A range of precious metal complexes incorporating either benzyl or carbaboranyl functionalised tethered N-heterocyclic carbenes have been prepared, including single X-ray crystallography for one new complex. The library has been screened for their anti-cancer potential against colorectal, ovarian, cisplatin-resistant ovarian and breast cancer cell lines and their selectivity determined by comparing the cytotoxicity towards normal cells. Overall, these complexes show significant selectivity for ovarian carcinoma, and are up to 3-fold more cytotoxic than cisplatin against cisplatin-resistant human ovarian carcinoma. Upon replacing the benzyl moiety of the NHC ligand with a carbaboranyl there is a general increase observed in the potency of the complexes, with the cytotoxicity of the ruthenium complex increasing by > 16-fold against human ovarian carcinoma. Generally, the rhodium complex with the benzyl tethered NHC shows the greatest selectivity for cancer, with a selectivity index of 15, which is > 2x, >9x and >6x higher than that of cisplatin, carboplatin and oxaliplatin, respectively.
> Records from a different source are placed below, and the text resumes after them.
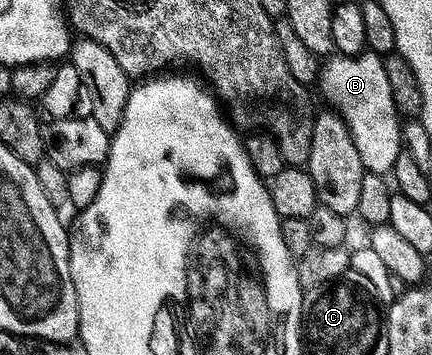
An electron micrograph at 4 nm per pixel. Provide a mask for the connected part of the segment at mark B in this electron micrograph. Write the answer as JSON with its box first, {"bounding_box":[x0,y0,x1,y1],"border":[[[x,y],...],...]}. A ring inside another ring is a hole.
{"bounding_box":[320,52,403,175],"border":[[[372,52],[361,54],[358,58],[330,57],[321,71],[320,86],[322,96],[347,124],[359,148],[359,156],[363,156],[366,171],[392,175],[395,160],[399,160],[403,149],[403,118],[397,112],[391,80],[387,80],[385,58]]]}

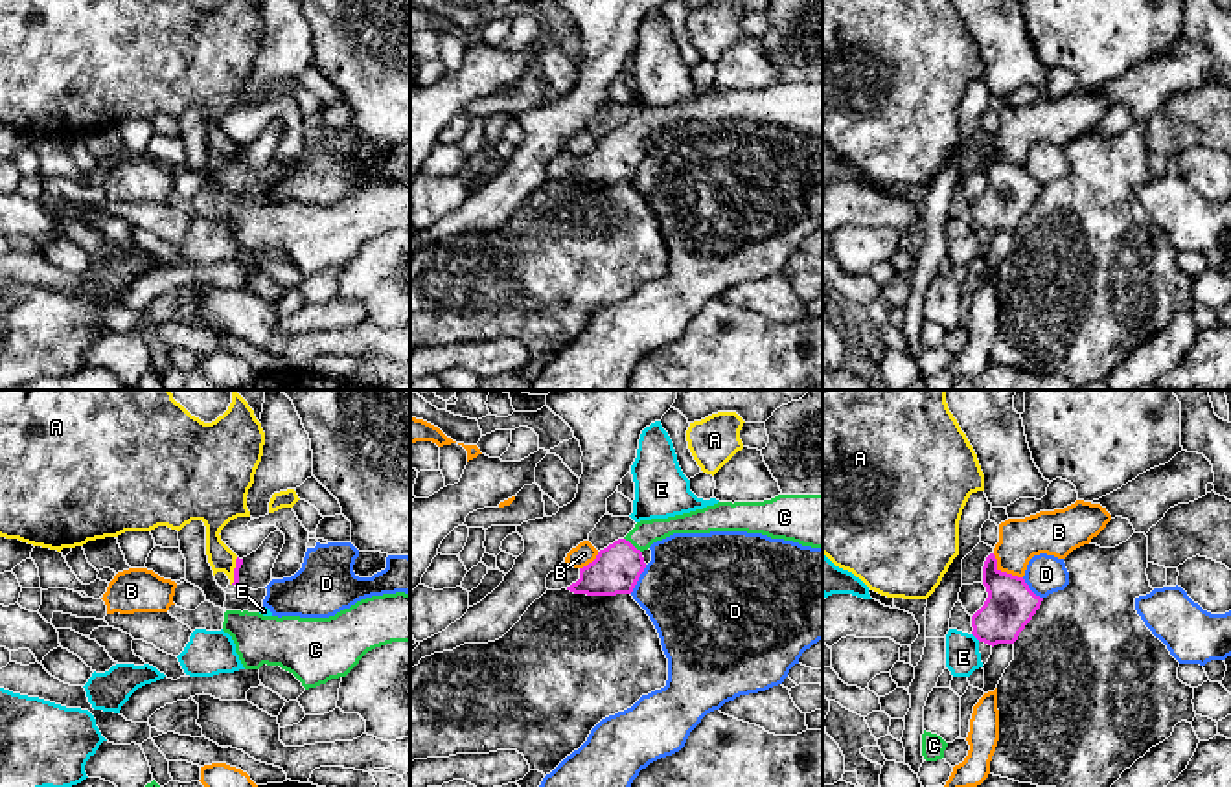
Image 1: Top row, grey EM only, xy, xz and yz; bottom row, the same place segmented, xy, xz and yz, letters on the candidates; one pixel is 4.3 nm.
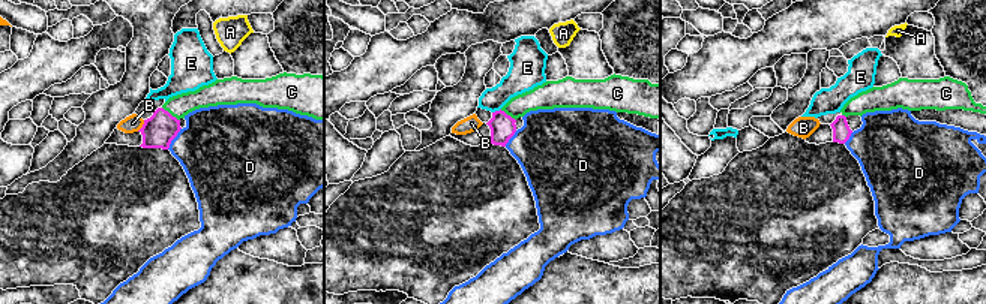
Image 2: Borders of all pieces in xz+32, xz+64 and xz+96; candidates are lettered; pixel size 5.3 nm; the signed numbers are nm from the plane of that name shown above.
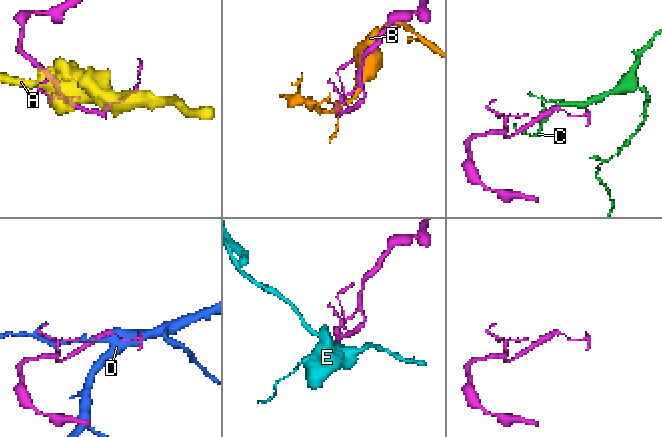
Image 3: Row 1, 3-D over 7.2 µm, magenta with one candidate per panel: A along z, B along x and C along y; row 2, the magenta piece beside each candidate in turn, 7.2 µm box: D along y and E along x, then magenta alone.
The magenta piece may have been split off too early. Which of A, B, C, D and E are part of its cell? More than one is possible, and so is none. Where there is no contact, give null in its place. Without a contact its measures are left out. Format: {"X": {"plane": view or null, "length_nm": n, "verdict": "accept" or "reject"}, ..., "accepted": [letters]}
{"A": {"plane": "xy", "length_nm": 120, "verdict": "reject"}, "B": {"plane": "yz", "length_nm": 170, "verdict": "reject"}, "C": {"plane": "xz", "length_nm": 100, "verdict": "accept"}, "D": {"plane": "xz", "length_nm": 150, "verdict": "reject"}, "E": {"plane": "yz", "length_nm": 50, "verdict": "reject"}, "accepted": ["C"]}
已经制备了一系列结合了苄基或碳酰氨基官能化的N-杂环卡宾的贵金属配合物，包括一个新配合物的单X射线晶体学。已筛选该文库对结肠直肠癌，卵巢癌，顺铂耐药性卵巢癌和乳腺癌细胞系的抗癌潜力，并通过比较对正常细胞的细胞毒性来确定其选择性。总体而言，这些复合物对卵巢癌显示出显着的选择性，并且对顺铂耐药的人卵巢癌的细胞毒性比顺铂高三倍。将NHC配体的苄基部分替换为碳酰氨基后，发现复合物的效力普遍增加，而钌复合物的细胞毒性则增加> 抗人卵巢癌的能力是其的16倍。通常，具有苄基拴系NHC的铑配合物显示出对癌症的最大选择性，其选择性指数为15，分别比顺铂，卡铂和奥沙利铂高2倍，9倍和6倍以上。